SELECTED EXCERPT:

  9. The expert reviewer archetype surfaces quality issues from within the domain perspective — it tells you what an experienced practitioner would notice and challenge.

  10. The devil's advocate archetype surfaces vulnerabilities in arguments and plans — it tells you where a skilled opposition would attack. It works best when explicitly instructed not to present balance.

  11. The target audience member archetype surfaces how a specific type of reader actually reacts to content — what engages them, what loses them, what questions they have. It is most powerful when the persona description is specific and detailed.

  12. The naive expert archetype surfaces accessibility gaps — places where your content requires background knowledge your intended audience may not have. It is particularly valuable for cross-disciplinary communication.

  13. Specificity of role description is directly proportional to usefulness of feedback. "You are an expert" produces generic expert-level feedback. "You are a 52-year-old operations director who has seen three consulting engagements fail to produce implementation" produces specific, calibrated, actionable feedback.

WORK TASK:
Extend the numbered list on reviewer archetypes, beginning with the point that would follow its final item. These records come from a different source than the text.

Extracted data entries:
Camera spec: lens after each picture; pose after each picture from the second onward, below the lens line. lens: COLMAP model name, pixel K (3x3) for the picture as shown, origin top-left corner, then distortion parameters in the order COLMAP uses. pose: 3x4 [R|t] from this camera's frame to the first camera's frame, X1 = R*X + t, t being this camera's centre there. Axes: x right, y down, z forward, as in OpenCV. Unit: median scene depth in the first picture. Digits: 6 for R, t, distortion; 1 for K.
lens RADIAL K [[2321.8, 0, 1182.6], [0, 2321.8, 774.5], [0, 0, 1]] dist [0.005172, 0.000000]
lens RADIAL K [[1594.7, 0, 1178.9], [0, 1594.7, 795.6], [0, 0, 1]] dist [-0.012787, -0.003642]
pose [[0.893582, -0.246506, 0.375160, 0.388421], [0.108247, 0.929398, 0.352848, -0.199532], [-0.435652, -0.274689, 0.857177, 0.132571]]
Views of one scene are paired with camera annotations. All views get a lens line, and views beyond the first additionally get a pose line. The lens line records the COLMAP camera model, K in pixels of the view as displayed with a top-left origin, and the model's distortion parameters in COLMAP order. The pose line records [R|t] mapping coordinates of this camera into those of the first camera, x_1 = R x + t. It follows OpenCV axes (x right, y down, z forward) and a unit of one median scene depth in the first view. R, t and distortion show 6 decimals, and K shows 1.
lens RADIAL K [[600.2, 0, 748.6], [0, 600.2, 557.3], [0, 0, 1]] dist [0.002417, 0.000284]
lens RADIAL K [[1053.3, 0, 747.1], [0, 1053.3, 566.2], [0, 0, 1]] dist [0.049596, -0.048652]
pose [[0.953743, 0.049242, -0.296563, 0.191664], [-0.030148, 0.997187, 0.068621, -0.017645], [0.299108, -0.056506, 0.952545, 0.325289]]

EXERCISE ANSWER:
  14. System-level role assignment produces more consistent role adherence across long sessions than message-level assignment. For sessions requiring a sustained perspective, place the role assignment at the beginning or in the system prompt.

  15. Role stacking — combining multiple roles simultaneously or sequentially — is effective for tasks that genuinely benefit from multiple perspectives. Practical limit: more than two or three roles produces superficial coverage of each perspective.

  16. The audience role technique is for testing, not generating. It answers "how would this specific person react to this content?" not "what content should I create for this person?" These are different tasks requiring different prompts.

  17. Negative instructions in role assignment prevent role collapse — the AI defaulting to its comfortable, balanced, helpful mode when assigned a challenging or critical role. "Do not present balance" and "maintain the devil's advocate position throughout" are role-maintenance instructions.

  18. Sequential instructions with explicit dependencies produce more reliable multi-step output than asking the AI to perform all steps simultaneously. Number your steps, specify what each requires from the previous step, and specify what output each produces.

  19. Conditional instructions ("if you find X, do A; if not, do B") are effective for review and audit tasks where the appropriate response depends on what is found. Use clear if/then structure and specify the output format for each condition.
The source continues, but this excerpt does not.